====== RECORDS PROVIDED ======
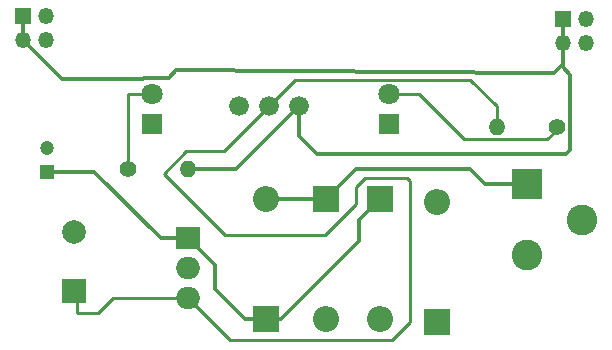
<source format=gtl>
%TF.GenerationSoftware,KiCad,Pcbnew,(5.1.8)-1*%
%TF.CreationDate,2021-01-27T01:42:37+07:00*%
%TF.ProjectId,BD_power_supply,42445f70-6f77-4657-925f-737570706c79,1.0*%
%TF.SameCoordinates,Original*%
%TF.FileFunction,Copper,L1,Top*%
%TF.FilePolarity,Positive*%
%FSLAX46Y46*%
G04 Gerber Fmt 4.6, Leading zero omitted, Abs format (unit mm)*
G04 Created by KiCad (PCBNEW (5.1.8)-1) date 2021-01-27 01:42:37*
%MOMM*%
%LPD*%
G01*
G04 APERTURE LIST*
%TA.AperFunction,ComponentPad*%
%ADD10O,2.000000X1.905000*%
%TD*%
%TA.AperFunction,ComponentPad*%
%ADD11R,2.000000X1.905000*%
%TD*%
%TA.AperFunction,ComponentPad*%
%ADD12O,1.400000X1.400000*%
%TD*%
%TA.AperFunction,ComponentPad*%
%ADD13C,1.400000*%
%TD*%
%TA.AperFunction,ComponentPad*%
%ADD14C,2.600000*%
%TD*%
%TA.AperFunction,ComponentPad*%
%ADD15R,2.600000X2.600000*%
%TD*%
%TA.AperFunction,ComponentPad*%
%ADD16O,1.350000X1.350000*%
%TD*%
%TA.AperFunction,ComponentPad*%
%ADD17R,1.350000X1.350000*%
%TD*%
%TA.AperFunction,ComponentPad*%
%ADD18C,1.800000*%
%TD*%
%TA.AperFunction,ComponentPad*%
%ADD19R,1.800000X1.800000*%
%TD*%
%TA.AperFunction,ComponentPad*%
%ADD20O,2.200000X2.200000*%
%TD*%
%TA.AperFunction,ComponentPad*%
%ADD21R,2.200000X2.200000*%
%TD*%
%TA.AperFunction,ComponentPad*%
%ADD22C,1.200000*%
%TD*%
%TA.AperFunction,ComponentPad*%
%ADD23R,1.200000X1.200000*%
%TD*%
%TA.AperFunction,ComponentPad*%
%ADD24C,1.676400*%
%TD*%
%TA.AperFunction,ComponentPad*%
%ADD25R,2.000000X2.000000*%
%TD*%
%TA.AperFunction,ComponentPad*%
%ADD26C,2.000000*%
%TD*%
%TA.AperFunction,Conductor*%
%ADD27C,0.250000*%
%TD*%
%TA.AperFunction,Conductor*%
%ADD28C,0.300000*%
%TD*%
G04 APERTURE END LIST*
D10*
%TO.P,U1,3*%
%TO.N,Net-(C2-Pad1)*%
X132080000Y-107950000D03*
%TO.P,U1,2*%
%TO.N,GND*%
X132080000Y-105410000D03*
D11*
%TO.P,U1,1*%
%TO.N,/V_IN*%
X132080000Y-102870000D03*
%TD*%
D12*
%TO.P,R2,2*%
%TO.N,V_out*%
X132080000Y-97028000D03*
D13*
%TO.P,R2,1*%
%TO.N,Net-(D6-Pad2)*%
X127000000Y-97028000D03*
%TD*%
D14*
%TO.P,J3,3*%
%TO.N,Net-(J3-Pad3)*%
X165482000Y-101298000D03*
%TO.P,J3,2*%
%TO.N,GND*%
X160782000Y-104298000D03*
D15*
%TO.P,J3,1*%
%TO.N,/VCC*%
X160782000Y-98298000D03*
%TD*%
D16*
%TO.P,J2,4*%
%TO.N,GND*%
X120110000Y-86074000D03*
%TO.P,J2,3*%
X120110000Y-84074000D03*
%TO.P,J2,2*%
%TO.N,V_out*%
X118110000Y-86074000D03*
D17*
%TO.P,J2,1*%
X118110000Y-84074000D03*
%TD*%
D16*
%TO.P,J1,4*%
%TO.N,GND*%
X165830000Y-86328000D03*
%TO.P,J1,3*%
X165830000Y-84328000D03*
%TO.P,J1,2*%
%TO.N,V_out*%
X163830000Y-86328000D03*
D17*
%TO.P,J1,1*%
X163830000Y-84328000D03*
%TD*%
D18*
%TO.P,D6,2*%
%TO.N,Net-(D6-Pad2)*%
X129032000Y-90678000D03*
D19*
%TO.P,D6,1*%
%TO.N,GND*%
X129032000Y-93218000D03*
%TD*%
D18*
%TO.P,D5,2*%
%TO.N,Net-(D5-Pad2)*%
X149098000Y-90678000D03*
D19*
%TO.P,D5,1*%
%TO.N,GND*%
X149098000Y-93218000D03*
%TD*%
D20*
%TO.P,D4,2*%
%TO.N,GND*%
X153162000Y-99822000D03*
D21*
%TO.P,D4,1*%
X153162000Y-109982000D03*
%TD*%
D20*
%TO.P,D3,2*%
%TO.N,GND*%
X148336000Y-109728000D03*
D21*
%TO.P,D3,1*%
%TO.N,/V_IN*%
X148336000Y-99568000D03*
%TD*%
D20*
%TO.P,D2,2*%
%TO.N,GND*%
X143764000Y-109728000D03*
D21*
%TO.P,D2,1*%
%TO.N,/VCC*%
X143764000Y-99568000D03*
%TD*%
D20*
%TO.P,D1,2*%
%TO.N,/VCC*%
X138684000Y-99568000D03*
D21*
%TO.P,D1,1*%
%TO.N,/V_IN*%
X138684000Y-109728000D03*
%TD*%
D22*
%TO.P,C1,2*%
%TO.N,GND*%
X120142000Y-95250000D03*
D23*
%TO.P,C1,1*%
%TO.N,/V_IN*%
X120142000Y-97250000D03*
%TD*%
D24*
%TO.P,S1,P*%
%TO.N,Net-(C2-Pad1)*%
X138938000Y-91694000D03*
%TO.P,S1,O*%
%TO.N,V_out*%
X141478000Y-91694000D03*
%TO.P,S1,S*%
%TO.N,Net-(S1-PadS)*%
X136398000Y-91694000D03*
%TD*%
D25*
%TO.P,C2,1*%
%TO.N,Net-(C2-Pad1)*%
X122428000Y-107362000D03*
D26*
%TO.P,C2,2*%
%TO.N,GND*%
X122428000Y-102362000D03*
%TD*%
D13*
%TO.P,R1,1*%
%TO.N,Net-(D5-Pad2)*%
X163322000Y-93472000D03*
D12*
%TO.P,R1,2*%
%TO.N,Net-(C2-Pad1)*%
X158242000Y-93472000D03*
%TD*%
D27*
%TO.N,Net-(C2-Pad1)*%
X132080000Y-107950000D02*
X125730000Y-107950000D01*
X125730000Y-107950000D02*
X124460000Y-109220000D01*
X124460000Y-109220000D02*
X122682000Y-109220000D01*
X122682000Y-107616000D02*
X122428000Y-107362000D01*
X122682000Y-109220000D02*
X122682000Y-107616000D01*
X141194591Y-89437409D02*
X155985409Y-89437409D01*
X138938000Y-91694000D02*
X141194591Y-89437409D01*
X158242000Y-91694000D02*
X158242000Y-93472000D01*
X155985409Y-89437409D02*
X158242000Y-91694000D01*
X138938000Y-91694000D02*
X135128000Y-95504000D01*
X135128000Y-95504000D02*
X131938998Y-95504000D01*
X131938998Y-95504000D02*
X130048000Y-97394998D01*
X150876000Y-109982000D02*
X149352000Y-111506000D01*
X130048000Y-97394998D02*
X135269002Y-102616000D01*
X135636000Y-111506000D02*
X132080000Y-107950000D01*
X135269002Y-102616000D02*
X143681002Y-102616000D01*
X143681002Y-102616000D02*
X146304000Y-99993002D01*
X146304000Y-99993002D02*
X146304000Y-98552000D01*
X146304000Y-98552000D02*
X147066000Y-97790000D01*
X149352000Y-111506000D02*
X135636000Y-111506000D01*
X150876000Y-99314000D02*
X150876000Y-98044000D01*
X150876000Y-99142998D02*
X150876000Y-99314000D01*
X150876000Y-99314000D02*
X150876000Y-109982000D01*
X150622000Y-97790000D02*
X147066000Y-97790000D01*
X150876000Y-98044000D02*
X150622000Y-97790000D01*
%TO.N,Net-(D5-Pad2)*%
X149098000Y-90678000D02*
X151638000Y-90678000D01*
X155457001Y-94497001D02*
X162550999Y-94497001D01*
X151638000Y-90678000D02*
X155457001Y-94497001D01*
X163322000Y-93726000D02*
X163322000Y-93472000D01*
X162550999Y-94497001D02*
X163322000Y-93726000D01*
%TO.N,Net-(D6-Pad2)*%
X129032000Y-90678000D02*
X127000000Y-90678000D01*
X127000000Y-90678000D02*
X127000000Y-97028000D01*
D28*
%TO.N,/V_IN*%
X138684000Y-109728000D02*
X136906000Y-109728000D01*
X136906000Y-109728000D02*
X134366000Y-107188000D01*
X134366000Y-105156000D02*
X132080000Y-102870000D01*
X134366000Y-107188000D02*
X134366000Y-105156000D01*
X132080000Y-102870000D02*
X129794000Y-102870000D01*
X124174000Y-97250000D02*
X120142000Y-97250000D01*
X129794000Y-102870000D02*
X124174000Y-97250000D01*
X138684000Y-109728000D02*
X139954000Y-109728000D01*
X139954000Y-109728000D02*
X146558000Y-103124000D01*
X146558000Y-101346000D02*
X148336000Y-99568000D01*
X146558000Y-103124000D02*
X146558000Y-101346000D01*
%TO.N,/VCC*%
X160782000Y-98298000D02*
X160755999Y-98271999D01*
X160782000Y-98298000D02*
X157226000Y-98298000D01*
X157226000Y-98298000D02*
X155956000Y-97028000D01*
X146304000Y-97028000D02*
X143764000Y-99568000D01*
X155956000Y-97028000D02*
X146304000Y-97028000D01*
X143764000Y-99568000D02*
X138684000Y-99568000D01*
%TO.N,V_out*%
X118110000Y-84074000D02*
X118110000Y-86074000D01*
X136144000Y-97028000D02*
X132080000Y-97028000D01*
X141478000Y-91694000D02*
X136144000Y-97028000D01*
X163830000Y-84328000D02*
X163830000Y-86328000D01*
X164472001Y-89034001D02*
X164472001Y-95384001D01*
X163830000Y-88392000D02*
X164472001Y-89034001D01*
X164472001Y-95384001D02*
X164098002Y-95758000D01*
X164098002Y-95758000D02*
X143002000Y-95758000D01*
X141478000Y-94234000D02*
X141478000Y-91694000D01*
X143002000Y-95758000D02*
X141478000Y-94234000D01*
X118110000Y-86074000D02*
X121444000Y-89408000D01*
X128383999Y-89327999D02*
X130475999Y-89327999D01*
X128303998Y-89408000D02*
X128383999Y-89327999D01*
X121444000Y-89408000D02*
X128303998Y-89408000D01*
X161483584Y-88868310D02*
X161515274Y-88900000D01*
X131137992Y-88666007D02*
X161483584Y-88868310D01*
X130475999Y-89327999D02*
X131137992Y-88666007D01*
X161515274Y-88900000D02*
X163068000Y-88900000D01*
X163068000Y-88900000D02*
X163830000Y-88138000D01*
X163830000Y-88138000D02*
X163830000Y-88392000D01*
X163830000Y-86328000D02*
X163830000Y-88138000D01*
%TD*%
M02*

</source>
======
» **WHAT THIS TASK INVOLVES**
Find every line above where the word "LIST" occurs, and copy that line.

» **OUTPUT OF THE EXERCISE**
G04 APERTURE LIST*
G04 APERTURE END LIST*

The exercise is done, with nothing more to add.